▶ Problem statement
Pull every line holding the string "APERTURE" from the records below.

*** Block opens ***

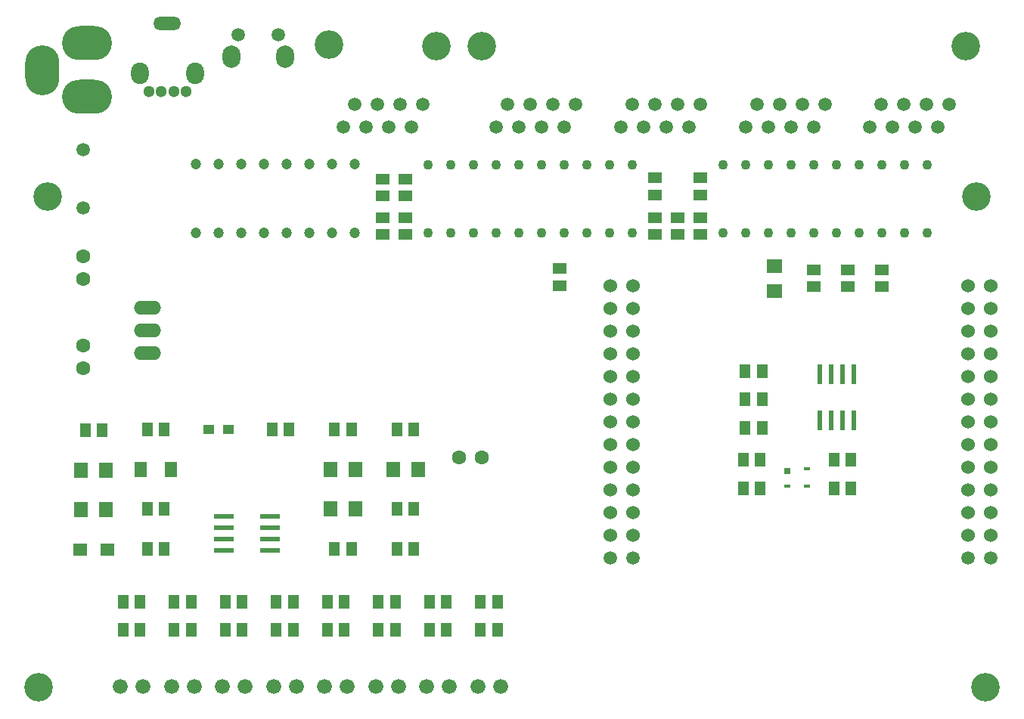
<source format=gts>
G04 (created by PCBNEW (2013-07-07 BZR 4022)-stable) date 2013/12/2 11:28:43*
%MOIN*%
G04 Gerber Fmt 3.4, Leading zero omitted, Abs format*
%FSLAX34Y34*%
G01*
G70*
G90*
G04 APERTURE LIST*
%ADD10C,0.00590551*%
%ADD11R,0.0866X0.0236*%
%ADD12O,0.12X0.06*%
%ADD13C,0.0433071*%
%ADD14R,0.0314961X0.030315*%
%ADD15R,0.0314961X0.015748*%
%ADD16R,0.0511X0.059*%
%ADD17R,0.059X0.0511*%
%ADD18O,0.15X0.22*%
%ADD19O,0.22X0.15*%
%ADD20R,0.0472X0.0393*%
%ADD21R,0.0551X0.0708*%
%ADD22R,0.0236X0.0866*%
%ADD23C,0.0472441*%
%ADD24C,0.066*%
%ADD25C,0.0593*%
%ADD26O,0.0787402X0.0984252*%
%ADD27C,0.126*%
%ADD28R,0.0629X0.0551*%
%ADD29C,0.063*%
%ADD30C,0.0590551*%
%ADD31C,0.06*%
%ADD32C,0.0511811*%
%ADD33O,0.0787402X0.0944882*%
%ADD34O,0.122047X0.0590551*%
%ADD35C,0.125984*%
%ADD36R,0.0629X0.0708*%
%ADD37R,0.0708X0.0629*%
G04 APERTURE END LIST*
G54D10*
G54D11*
X43977Y-30250D03*
X43977Y-30750D03*
X43977Y-31250D03*
X43977Y-31750D03*
X46023Y-31750D03*
X46023Y-31250D03*
X46023Y-30750D03*
X46023Y-30250D03*
G54D12*
X40625Y-22047D03*
X40625Y-21047D03*
X40625Y-23047D03*
G54D13*
X53000Y-17750D03*
X54000Y-17750D03*
X55000Y-17750D03*
X56000Y-17750D03*
X57000Y-17750D03*
X58000Y-17750D03*
X59000Y-17750D03*
X60000Y-17750D03*
X61000Y-17750D03*
X62000Y-17750D03*
X62000Y-14750D03*
X61000Y-14750D03*
X60000Y-14750D03*
X59000Y-14750D03*
X58000Y-14750D03*
X57000Y-14750D03*
X56000Y-14750D03*
X55000Y-14750D03*
X54000Y-14750D03*
X53000Y-14750D03*
X66000Y-17750D03*
X67000Y-17750D03*
X68000Y-17750D03*
X69000Y-17750D03*
X70000Y-17750D03*
X71000Y-17750D03*
X72000Y-17750D03*
X73000Y-17750D03*
X74000Y-17750D03*
X75000Y-17750D03*
X75000Y-14750D03*
X74000Y-14750D03*
X73000Y-14750D03*
X72000Y-14750D03*
X71000Y-14750D03*
X70000Y-14750D03*
X69000Y-14750D03*
X68000Y-14750D03*
X67000Y-14750D03*
X66000Y-14750D03*
G54D14*
X68828Y-28232D03*
G54D15*
X68828Y-28917D03*
X69671Y-28917D03*
X69671Y-28161D03*
G54D16*
X52368Y-31679D03*
X51620Y-31679D03*
X67714Y-23842D03*
X66966Y-23842D03*
X67714Y-25092D03*
X66966Y-25092D03*
X40620Y-31679D03*
X41368Y-31679D03*
X40620Y-29929D03*
X41368Y-29929D03*
X40620Y-26429D03*
X41368Y-26429D03*
X66966Y-26342D03*
X67714Y-26342D03*
X49618Y-26429D03*
X48870Y-26429D03*
X52368Y-26429D03*
X51620Y-26429D03*
G54D17*
X65000Y-17076D03*
X65000Y-17824D03*
X51000Y-15376D03*
X51000Y-16124D03*
G54D16*
X55301Y-35250D03*
X56049Y-35250D03*
G54D17*
X52000Y-15376D03*
X52000Y-16124D03*
X63000Y-15326D03*
X63000Y-16074D03*
X65000Y-15326D03*
X65000Y-16074D03*
G54D16*
X44799Y-34000D03*
X44051Y-34000D03*
X40299Y-34000D03*
X39551Y-34000D03*
X41801Y-35250D03*
X42549Y-35250D03*
X42549Y-34000D03*
X41801Y-34000D03*
X47049Y-34000D03*
X46301Y-34000D03*
X49299Y-34000D03*
X48551Y-34000D03*
X51549Y-34000D03*
X50801Y-34000D03*
X71624Y-29000D03*
X70876Y-29000D03*
X67624Y-29000D03*
X66876Y-29000D03*
X39551Y-35250D03*
X40299Y-35250D03*
G54D18*
X36000Y-10570D03*
G54D19*
X37970Y-11750D03*
X37970Y-9390D03*
G54D20*
X43311Y-26429D03*
X44177Y-26429D03*
G54D21*
X40325Y-28179D03*
X41663Y-28179D03*
G54D16*
X53799Y-35250D03*
X53051Y-35250D03*
X70876Y-27750D03*
X71624Y-27750D03*
X46868Y-26429D03*
X46120Y-26429D03*
X38624Y-26450D03*
X37876Y-26450D03*
X44799Y-35250D03*
X44051Y-35250D03*
X47049Y-35250D03*
X46301Y-35250D03*
X49299Y-35250D03*
X48551Y-35250D03*
X51549Y-35250D03*
X50801Y-35250D03*
X48870Y-31679D03*
X49618Y-31679D03*
G54D17*
X51000Y-17076D03*
X51000Y-17824D03*
X73000Y-19376D03*
X73000Y-20124D03*
X71500Y-19376D03*
X71500Y-20124D03*
X58800Y-19326D03*
X58800Y-20074D03*
X52000Y-17076D03*
X52000Y-17824D03*
G54D16*
X51620Y-29929D03*
X52368Y-29929D03*
X55301Y-34000D03*
X56049Y-34000D03*
X53799Y-34000D03*
X53051Y-34000D03*
G54D22*
X70250Y-26023D03*
X70750Y-26023D03*
X71250Y-26023D03*
X71750Y-26023D03*
X71750Y-23977D03*
X71250Y-23977D03*
X70750Y-23977D03*
X70250Y-23977D03*
G54D23*
X42750Y-17750D03*
X43750Y-17750D03*
X44750Y-17750D03*
X45750Y-17750D03*
X46750Y-17750D03*
X47750Y-17750D03*
X48750Y-17750D03*
X49750Y-17750D03*
X49750Y-14726D03*
X48750Y-14726D03*
X47742Y-14722D03*
X46746Y-14722D03*
X45750Y-14726D03*
X44750Y-14726D03*
X43750Y-14726D03*
X42750Y-14726D03*
G54D24*
X44925Y-37750D03*
X43925Y-37750D03*
X47175Y-37750D03*
X46175Y-37750D03*
X49425Y-37750D03*
X48425Y-37750D03*
X51675Y-37750D03*
X50675Y-37750D03*
X53925Y-37750D03*
X52925Y-37750D03*
X55200Y-37750D03*
X56200Y-37750D03*
X42675Y-37750D03*
X41675Y-37750D03*
G54D25*
X46385Y-9000D03*
X44614Y-9000D03*
G54D26*
X46681Y-9984D03*
X44318Y-9984D03*
G54D27*
X35826Y-37795D03*
X36220Y-16141D03*
X77559Y-37795D03*
X77165Y-16141D03*
G54D28*
X38840Y-31700D03*
X37660Y-31700D03*
G54D17*
X64000Y-17076D03*
X64000Y-17824D03*
G54D16*
X67624Y-27750D03*
X66876Y-27750D03*
G54D17*
X63000Y-17076D03*
X63000Y-17824D03*
G54D29*
X37795Y-23728D03*
X37795Y-22728D03*
X37795Y-18791D03*
X37795Y-19791D03*
G54D30*
X37795Y-14074D03*
X37795Y-16633D03*
G54D17*
X70000Y-19376D03*
X70000Y-20124D03*
G54D31*
X76771Y-20078D03*
X77771Y-20078D03*
X76771Y-21078D03*
X77771Y-21078D03*
X76771Y-22078D03*
X77771Y-22078D03*
X76771Y-23078D03*
X77771Y-23078D03*
X76771Y-24078D03*
X77771Y-24078D03*
X76771Y-25078D03*
X77771Y-25078D03*
X76771Y-26078D03*
X77771Y-26078D03*
X76771Y-27078D03*
X77771Y-27078D03*
X76771Y-28078D03*
X77771Y-28078D03*
X76771Y-29078D03*
X77771Y-29078D03*
X76771Y-30078D03*
X77771Y-30078D03*
X76771Y-31078D03*
X77771Y-31078D03*
G54D25*
X76771Y-32078D03*
X77771Y-32078D03*
G54D31*
X61023Y-20078D03*
X62023Y-20078D03*
X61023Y-21078D03*
X62023Y-21078D03*
X61023Y-22078D03*
X62023Y-22078D03*
X61023Y-23078D03*
X62023Y-23078D03*
X61023Y-24078D03*
X62023Y-24078D03*
X61023Y-25078D03*
X62023Y-25078D03*
X61023Y-26078D03*
X62023Y-26078D03*
X61023Y-27078D03*
X62023Y-27078D03*
X61023Y-28078D03*
X62023Y-28078D03*
X61023Y-29078D03*
X62023Y-29078D03*
X61023Y-30078D03*
X62023Y-30078D03*
X61023Y-31078D03*
X62023Y-31078D03*
G54D25*
X61023Y-32078D03*
X62023Y-32078D03*
G54D24*
X40425Y-37750D03*
X39425Y-37750D03*
G54D32*
X41224Y-11507D03*
X40673Y-11507D03*
X41775Y-11507D03*
X42326Y-11507D03*
G54D33*
X40287Y-10720D03*
X42712Y-10720D03*
G54D34*
X41500Y-8515D03*
G54D25*
X51250Y-13069D03*
X50750Y-12069D03*
X49750Y-12069D03*
X49250Y-13069D03*
X50250Y-13069D03*
X52750Y-12069D03*
X52250Y-13069D03*
X51750Y-12069D03*
G54D35*
X53362Y-9500D03*
X48637Y-9460D03*
X76687Y-9500D03*
X55348Y-9500D03*
G54D25*
X72470Y-13085D03*
X72970Y-12085D03*
X73470Y-13085D03*
X73970Y-12085D03*
X74470Y-13085D03*
X74970Y-12085D03*
X75470Y-13085D03*
X75970Y-12085D03*
X55995Y-13080D03*
X56495Y-12080D03*
X56995Y-13080D03*
X57495Y-12080D03*
X57995Y-13080D03*
X58495Y-12080D03*
X58995Y-13080D03*
X59495Y-12080D03*
X61485Y-13085D03*
X61985Y-12085D03*
X62485Y-13085D03*
X62985Y-12085D03*
X63485Y-13085D03*
X63985Y-12085D03*
X64485Y-13085D03*
X64985Y-12085D03*
X66985Y-13085D03*
X67485Y-12085D03*
X67985Y-13085D03*
X68485Y-12085D03*
X68985Y-13085D03*
X69485Y-12085D03*
X69985Y-13085D03*
X70485Y-12085D03*
G54D36*
X51443Y-28179D03*
X52545Y-28179D03*
X48693Y-29929D03*
X49795Y-29929D03*
X37699Y-29950D03*
X38801Y-29950D03*
X48693Y-28179D03*
X49795Y-28179D03*
X38801Y-28200D03*
X37699Y-28200D03*
G54D37*
X68250Y-19199D03*
X68250Y-20301D03*
G54D29*
X54350Y-27650D03*
X55350Y-27650D03*
M02*

</source>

*** Block closes ***

▶ Response to this task
G04 APERTURE LIST*
G04 APERTURE END LIST*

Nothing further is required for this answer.